A reliance on tech during the pandemic, coupled with digital fatigue, has reinforced consumer demand for analogue experiences.

From analogue music formats to physical productivity tools, analogue tech is perceived as calmer, more intentional and potentially more secure.

Here are the key themes to track:

  • Low-tech lifestyles: consumers are looking to stripped-back devices to rebalance their relationship with tech
  • Analogue memory-making: media including vinyl, cassette tapes, analogue photography and crafting devices are enjoying a boom
  • Tactile interfaces: buttons, switches and dials offer a sensorial alternative to increasingly invisible, ambient controls for tech products
  • Retro gaming: from old-fashioned consoles to new arcade experiences, gamers are going old-school
  • Screen-free kids: screen-free formats include audio players, books and cameras
  • Analogue AI: on the horizon for machine learning, analogue chips could offer greater efficiency and lower energy use

Sources: Australian National Network (2020), Ofcom (2020), App Annie (2021), Ernst & Young (2021)


Analogue experiences offer familiarity, reassurance, control, agency and a sense of purpose, all of which are increasingly attractive in a world experiencing compound collective trauma.

For some people, analogue tech provides a necessary antidote to increased screen time, while for others it enables them to live in the moment, using devices with purpose and then putting them down. This approach taps into digital minimalism – a term coined by computer science professor Cal Newport, it involves defining not only what technologies you allow in your life, but how you use them.

As tech interfaces become ambient, tactile controls such as buttons, switches and dials feel appealingly tangible. The sensorial experience of analogue media – like crackling vinyl or unspooling cassettes – restores senses dulled by digital overload. This will continue to be key as the metaverse grows and even more time is spent online, for work and for leisure.

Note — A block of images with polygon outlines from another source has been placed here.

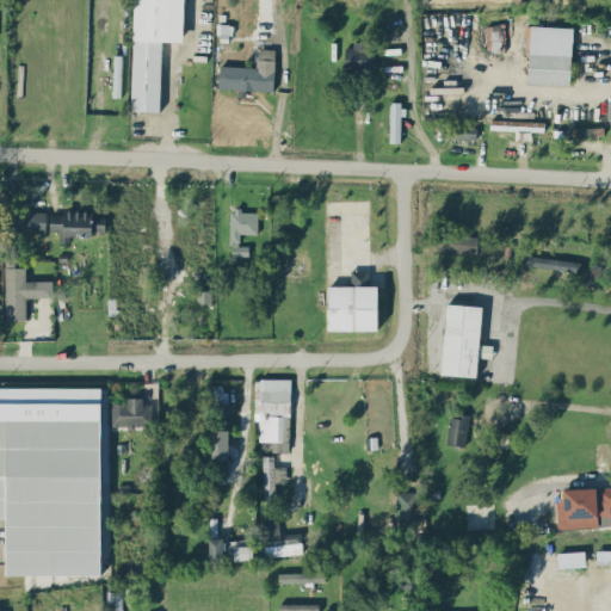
[(183,41),(184,0),(134,0),(131,110),(160,111),(161,41),(183,41)]
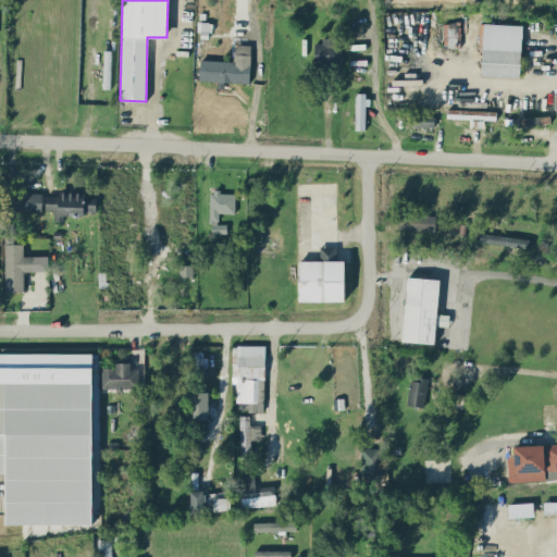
[(460,22),(443,22),(442,46),(459,47),(460,22)]
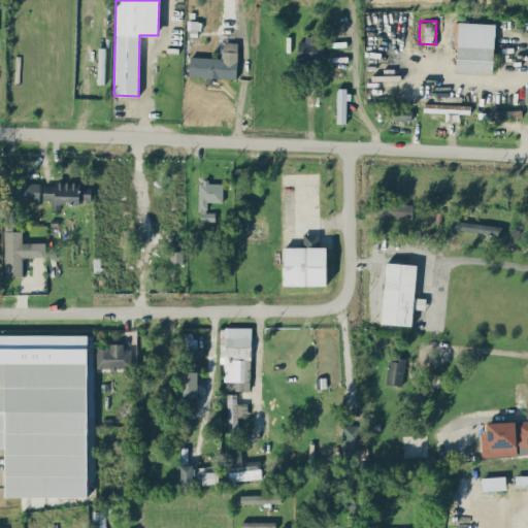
[(493,73),(495,23),(458,22),(456,71),(493,73)]
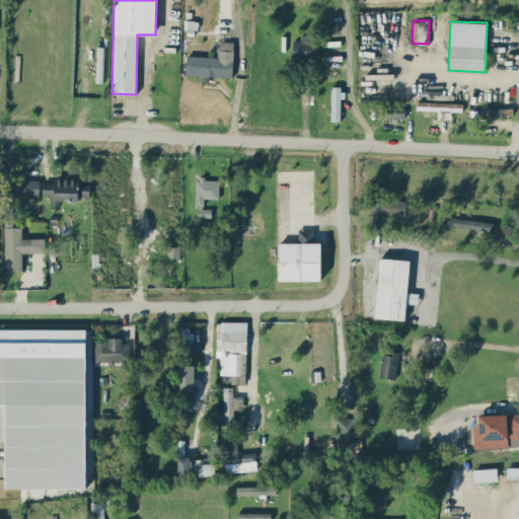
[(317,59),(318,36),(293,35),(293,58),(317,59)]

What does this mean for you?
There are several key product categories to explore, including music, photography and productivity, but the appeal of analogue tech extends can be applied to product design and CMF strategy to add value for all tech products. It has cross-demographic and cross-generational appeal and is key among nostalgia-seeking Millennials and Gen Z. As tech-enabled lifestyles become more digital-first, expect this mindset to become increasingly important as a counterweight.

Hernan Gregorio and Julia Stabio

Hernan Gregorio and Julia Stabio's desktop organiser emulates a screen, taking  skeuomorphic UI (digital interfaces that mimic the physical world) in the opposite direction


“We are analogue beings living in a digital world facing a quantum future.”